Business Services Industry
Corbis CEO Develops Vision for Expanded Digital Image Markets: From Cell Phones to Home Galleries
Business Wire, May 20, 2002
Business Editors, Technology Writers
SEATTLE--(BUSINESS WIRE)--May 20, 2002
Incoming Chair of The Technology Alliance, Corbis(R) CEO Steve
Davis Addresses State of Technology;
Introduces Keynote Speaker Bill Gates at Annual Luncheon May 17
The state of technology and its importance for the state of Washington took center stage at the 2002 Technology Alliance Annual Luncheon on Friday, May 17.
The event was a gathering for significant technology leaders in the Northwest to discuss how to use research, education and entrepreneurship to advance technology in Washington State.
Incoming Technology Alliance Chair and Corbis CEO Steve Davis addressed attendees and introduced keynote speaker Bill Gates, Corbis owner and Microsoft chair. Davis is CEO of digital media provider Corbis (www.corbis.com), a company headquartered in Bellevue with 950 employees worldwide. Corbis possesses one of the world's largest collection of digital images and uses technology to deliver photography, fine art, footage, cartoons and other media to advertising, graphic design, magazine, publishing, and news audiences around the world.
As a visionary and strategist, Davis, working in conjunction with Corbis co-CEO Tony Rojas, has brought lofty goals into reality. These efforts include leading the digital media industry to find new and innovative markets for images, such as wireless phones and digital wall art, that benefit customers, photographers and partners.
Two recent advancements made specifically by Corbis clearly demonstrate the permeation of digital images into new channels and everyday lives:
IMAGE MESSAGING ON WIRELESS PHONES
With advances in wireless technology, mobile phones are now capable of displaying images as mobile greetings or mobile screensavers. In turn, mobile phones have become a new channel for using imagery to help people express their feelings and ideas.
In 2001, Corbis entered this new channel via a partnership with GignoSystem in Japan. Through this partnership, Corbis supplies digital photos, including news and entertainment images for mobile messaging. Within the first four months, Corbis' wireless web site in Japan experienced nearly 600,000 image downloads, with a subscriber base predominately made up of 18-35 year olds. Subscriber growth is at 15 percent each month and Corbis will see significant positive bottom line impact from this project alone.

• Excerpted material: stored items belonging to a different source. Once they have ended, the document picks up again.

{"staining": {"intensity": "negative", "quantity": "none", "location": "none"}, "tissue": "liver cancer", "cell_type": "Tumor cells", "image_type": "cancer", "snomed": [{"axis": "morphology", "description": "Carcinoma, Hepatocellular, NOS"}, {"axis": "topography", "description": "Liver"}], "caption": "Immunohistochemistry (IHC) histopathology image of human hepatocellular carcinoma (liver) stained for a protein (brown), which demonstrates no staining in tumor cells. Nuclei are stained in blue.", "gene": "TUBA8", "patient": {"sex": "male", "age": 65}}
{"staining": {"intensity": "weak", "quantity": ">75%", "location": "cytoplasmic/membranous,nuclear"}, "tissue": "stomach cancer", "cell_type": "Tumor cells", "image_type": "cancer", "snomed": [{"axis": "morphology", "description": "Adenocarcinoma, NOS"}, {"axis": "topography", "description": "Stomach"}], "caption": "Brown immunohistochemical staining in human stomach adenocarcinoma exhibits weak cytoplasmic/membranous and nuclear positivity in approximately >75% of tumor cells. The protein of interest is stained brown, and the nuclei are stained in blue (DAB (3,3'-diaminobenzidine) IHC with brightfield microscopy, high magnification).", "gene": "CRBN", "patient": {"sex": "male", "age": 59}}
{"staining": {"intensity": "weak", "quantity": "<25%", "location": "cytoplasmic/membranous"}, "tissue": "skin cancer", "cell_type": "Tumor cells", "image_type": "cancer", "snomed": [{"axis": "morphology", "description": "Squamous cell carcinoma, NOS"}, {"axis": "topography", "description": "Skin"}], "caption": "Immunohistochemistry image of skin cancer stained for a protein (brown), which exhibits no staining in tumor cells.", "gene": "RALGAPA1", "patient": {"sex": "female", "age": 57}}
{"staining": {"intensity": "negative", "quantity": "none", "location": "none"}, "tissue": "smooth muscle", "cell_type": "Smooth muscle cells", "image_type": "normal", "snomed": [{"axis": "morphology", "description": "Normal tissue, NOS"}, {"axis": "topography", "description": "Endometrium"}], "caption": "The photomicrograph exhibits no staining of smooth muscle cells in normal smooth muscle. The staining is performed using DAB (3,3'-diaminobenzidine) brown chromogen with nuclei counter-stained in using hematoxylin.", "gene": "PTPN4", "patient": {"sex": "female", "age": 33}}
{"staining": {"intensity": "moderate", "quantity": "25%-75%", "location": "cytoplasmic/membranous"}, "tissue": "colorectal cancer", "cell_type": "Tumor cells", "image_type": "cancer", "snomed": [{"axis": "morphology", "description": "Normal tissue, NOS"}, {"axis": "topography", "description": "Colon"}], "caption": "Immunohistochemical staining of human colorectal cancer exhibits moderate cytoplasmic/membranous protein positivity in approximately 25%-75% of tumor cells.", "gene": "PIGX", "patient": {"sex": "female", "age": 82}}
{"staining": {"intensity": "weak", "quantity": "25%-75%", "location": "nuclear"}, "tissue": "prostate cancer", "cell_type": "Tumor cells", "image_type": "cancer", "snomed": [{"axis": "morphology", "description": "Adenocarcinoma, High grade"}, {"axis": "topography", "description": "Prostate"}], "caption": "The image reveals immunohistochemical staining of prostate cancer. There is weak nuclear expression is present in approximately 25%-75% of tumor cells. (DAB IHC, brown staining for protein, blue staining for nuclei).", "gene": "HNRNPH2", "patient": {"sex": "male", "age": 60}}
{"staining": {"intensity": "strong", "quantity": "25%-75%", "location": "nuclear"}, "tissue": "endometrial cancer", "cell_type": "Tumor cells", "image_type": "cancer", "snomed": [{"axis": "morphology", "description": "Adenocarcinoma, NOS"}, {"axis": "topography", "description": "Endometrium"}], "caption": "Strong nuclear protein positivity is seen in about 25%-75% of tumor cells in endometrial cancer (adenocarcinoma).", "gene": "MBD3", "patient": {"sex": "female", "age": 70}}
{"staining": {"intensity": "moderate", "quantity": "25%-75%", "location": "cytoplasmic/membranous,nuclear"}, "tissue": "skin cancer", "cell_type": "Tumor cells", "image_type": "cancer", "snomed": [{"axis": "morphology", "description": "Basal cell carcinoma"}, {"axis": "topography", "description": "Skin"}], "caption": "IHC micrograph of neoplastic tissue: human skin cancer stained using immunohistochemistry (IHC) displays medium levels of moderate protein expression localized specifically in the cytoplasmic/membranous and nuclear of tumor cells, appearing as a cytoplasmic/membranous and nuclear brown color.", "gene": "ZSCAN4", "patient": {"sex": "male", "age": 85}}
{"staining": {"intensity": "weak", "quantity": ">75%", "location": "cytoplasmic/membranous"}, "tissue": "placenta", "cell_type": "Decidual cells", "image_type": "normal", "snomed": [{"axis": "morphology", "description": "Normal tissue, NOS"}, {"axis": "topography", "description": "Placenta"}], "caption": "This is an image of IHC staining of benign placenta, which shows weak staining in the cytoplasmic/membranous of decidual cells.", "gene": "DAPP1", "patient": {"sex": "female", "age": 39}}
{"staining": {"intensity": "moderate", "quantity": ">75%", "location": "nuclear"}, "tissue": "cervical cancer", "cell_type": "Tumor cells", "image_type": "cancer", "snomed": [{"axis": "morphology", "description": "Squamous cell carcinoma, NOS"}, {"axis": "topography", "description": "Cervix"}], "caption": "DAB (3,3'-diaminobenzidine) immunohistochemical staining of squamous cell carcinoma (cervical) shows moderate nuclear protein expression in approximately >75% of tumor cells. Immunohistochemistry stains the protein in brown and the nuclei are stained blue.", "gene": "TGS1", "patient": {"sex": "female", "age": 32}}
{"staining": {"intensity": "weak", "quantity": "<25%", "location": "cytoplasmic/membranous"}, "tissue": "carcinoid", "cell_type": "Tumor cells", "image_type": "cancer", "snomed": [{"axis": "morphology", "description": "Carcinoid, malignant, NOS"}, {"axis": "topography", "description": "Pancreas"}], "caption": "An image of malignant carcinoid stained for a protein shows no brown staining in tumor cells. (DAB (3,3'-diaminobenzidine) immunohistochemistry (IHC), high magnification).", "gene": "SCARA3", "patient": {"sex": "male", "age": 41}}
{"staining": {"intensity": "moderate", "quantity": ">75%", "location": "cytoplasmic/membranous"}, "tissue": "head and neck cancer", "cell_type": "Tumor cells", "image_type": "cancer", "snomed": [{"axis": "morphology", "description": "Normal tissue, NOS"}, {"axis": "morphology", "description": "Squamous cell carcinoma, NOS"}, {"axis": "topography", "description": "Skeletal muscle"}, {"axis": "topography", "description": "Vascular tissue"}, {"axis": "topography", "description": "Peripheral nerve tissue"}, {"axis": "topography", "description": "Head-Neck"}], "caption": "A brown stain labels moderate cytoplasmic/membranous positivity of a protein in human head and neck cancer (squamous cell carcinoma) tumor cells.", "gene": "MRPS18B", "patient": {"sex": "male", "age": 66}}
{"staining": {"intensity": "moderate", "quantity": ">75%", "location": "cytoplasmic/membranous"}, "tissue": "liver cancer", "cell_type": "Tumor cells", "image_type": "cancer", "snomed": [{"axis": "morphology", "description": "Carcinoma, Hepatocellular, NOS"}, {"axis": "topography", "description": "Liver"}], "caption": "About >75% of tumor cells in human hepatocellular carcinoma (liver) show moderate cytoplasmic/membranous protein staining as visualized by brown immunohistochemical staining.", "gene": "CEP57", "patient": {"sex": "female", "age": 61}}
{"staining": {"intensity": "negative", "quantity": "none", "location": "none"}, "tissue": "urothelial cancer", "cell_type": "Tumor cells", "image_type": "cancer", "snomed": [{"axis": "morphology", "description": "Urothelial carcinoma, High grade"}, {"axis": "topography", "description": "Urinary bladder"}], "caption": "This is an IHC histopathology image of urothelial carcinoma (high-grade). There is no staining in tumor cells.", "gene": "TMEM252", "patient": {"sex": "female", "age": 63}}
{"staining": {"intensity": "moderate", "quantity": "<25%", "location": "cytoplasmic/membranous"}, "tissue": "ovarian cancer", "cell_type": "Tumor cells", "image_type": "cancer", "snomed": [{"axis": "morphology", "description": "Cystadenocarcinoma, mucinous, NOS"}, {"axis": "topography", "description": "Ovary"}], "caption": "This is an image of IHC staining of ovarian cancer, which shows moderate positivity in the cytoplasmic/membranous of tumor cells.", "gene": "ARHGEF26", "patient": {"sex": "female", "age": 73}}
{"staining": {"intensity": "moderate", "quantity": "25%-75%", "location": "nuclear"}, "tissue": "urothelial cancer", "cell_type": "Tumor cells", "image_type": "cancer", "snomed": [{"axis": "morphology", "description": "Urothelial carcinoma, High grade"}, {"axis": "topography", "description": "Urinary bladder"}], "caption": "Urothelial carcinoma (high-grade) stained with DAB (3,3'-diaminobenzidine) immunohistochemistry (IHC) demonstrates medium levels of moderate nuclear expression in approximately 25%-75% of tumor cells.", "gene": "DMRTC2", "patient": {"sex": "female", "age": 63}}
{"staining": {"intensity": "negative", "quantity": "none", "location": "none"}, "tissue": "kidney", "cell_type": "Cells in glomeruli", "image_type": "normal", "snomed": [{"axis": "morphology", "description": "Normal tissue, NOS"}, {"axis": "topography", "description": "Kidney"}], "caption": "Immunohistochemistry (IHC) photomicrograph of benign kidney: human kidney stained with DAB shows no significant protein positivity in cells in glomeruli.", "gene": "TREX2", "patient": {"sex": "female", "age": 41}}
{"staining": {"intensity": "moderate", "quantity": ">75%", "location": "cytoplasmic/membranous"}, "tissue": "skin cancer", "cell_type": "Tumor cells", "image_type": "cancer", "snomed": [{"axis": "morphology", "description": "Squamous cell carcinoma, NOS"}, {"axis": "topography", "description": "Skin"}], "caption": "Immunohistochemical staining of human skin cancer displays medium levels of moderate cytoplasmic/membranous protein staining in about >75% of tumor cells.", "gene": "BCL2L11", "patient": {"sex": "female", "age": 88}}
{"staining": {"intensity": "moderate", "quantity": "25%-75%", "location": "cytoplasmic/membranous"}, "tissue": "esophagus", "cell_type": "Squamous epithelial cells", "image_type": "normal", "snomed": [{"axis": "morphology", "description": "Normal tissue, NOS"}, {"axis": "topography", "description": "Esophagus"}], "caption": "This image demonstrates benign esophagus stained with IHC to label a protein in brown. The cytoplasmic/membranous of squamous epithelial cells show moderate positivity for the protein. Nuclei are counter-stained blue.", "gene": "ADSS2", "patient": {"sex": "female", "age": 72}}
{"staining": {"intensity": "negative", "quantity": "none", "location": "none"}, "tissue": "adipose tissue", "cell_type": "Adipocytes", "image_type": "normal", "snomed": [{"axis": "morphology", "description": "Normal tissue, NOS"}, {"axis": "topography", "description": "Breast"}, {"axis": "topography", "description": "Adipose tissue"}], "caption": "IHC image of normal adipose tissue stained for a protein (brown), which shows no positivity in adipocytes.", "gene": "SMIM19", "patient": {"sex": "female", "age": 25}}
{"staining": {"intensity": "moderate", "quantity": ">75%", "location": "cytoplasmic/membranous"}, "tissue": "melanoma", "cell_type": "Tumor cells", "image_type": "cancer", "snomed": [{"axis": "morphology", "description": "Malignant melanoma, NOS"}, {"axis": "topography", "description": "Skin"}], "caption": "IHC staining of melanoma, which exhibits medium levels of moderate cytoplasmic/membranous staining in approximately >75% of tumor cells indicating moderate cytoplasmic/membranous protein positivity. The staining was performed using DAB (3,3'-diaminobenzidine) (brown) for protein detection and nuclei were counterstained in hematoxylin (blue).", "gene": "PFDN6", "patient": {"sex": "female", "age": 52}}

The success in Japan was followed up in Germany and the Netherlands in March of this year when Corbis announced a deal to provide mobile phone users in that country the ability to download images to their phones. The deal was a result of a partnership with Dutch mobile telecom operator KPN Mobile and its German subsidiary, E-Plus. The wireless web site serving Germany was built by GignoSystem, the constructor of the Japanese site. The site, in German, has content presented to appeal to German style. Germany has the largest mobile user base of any country in Europe with 55 million users.
Corbis continues to explore new ways to include digital images in multimedia offerings to wireless customers in the United States.
DIGITAL WALL ART FOR THE HOME
As flat panel screens become a more pervasive high-tech gadget in homes, consumers are seeking visually appealing ways to use them as decor.
This year, Corbis introduced a new service called "Digital Display Gallery" in which customers receive images and personal curatorial services to help them build a digital art gallery in the home. Working with the Corbis personal curator, customers determine the number and styles of high-resolution photography or art images from the Corbis collection they want to display in their home. This offering truly opens up the vast Corbis collection of digital images in a new and innovative way, and brings to reality one of the companies original visions.
THEN AND NOW
In 1989, before the Internet truly commercially existed, Corbis owner Bill Gates had a vision: to build digital media resources that would provide leadership in the category when technology met up with opportunity. To guide the way, Gates put into action the dual Corbis CEO team of Davis and Rojas. Under Davis' influence, Corbis expanded from a research and development company into a producer of high quality CD products and, finally, into one of the world's leading providers of historical, commercial and editorial images and other digital media across multiple markets and channels.
"When Bill started Corbis in the late Eighties, he thought of it as a long-term start up that would provide a value to customers down the road," said Davis. "As is typical, Bill's ideas were right on, and I'm privileged to have had a hand in helping shape that vision with tangible goals that we're now seeing as reality. Customers, photographers and our partners are benefiting from the opportunities that digital media present."
Since 1997 when Davis and Rojas were appointed chief executives, Corbis has grown from a staff of 200 to more than 950 people today. Outside its Seattle headquarters, the company now has eight additional full-service offices around the world, with partnerships in additional markets globally.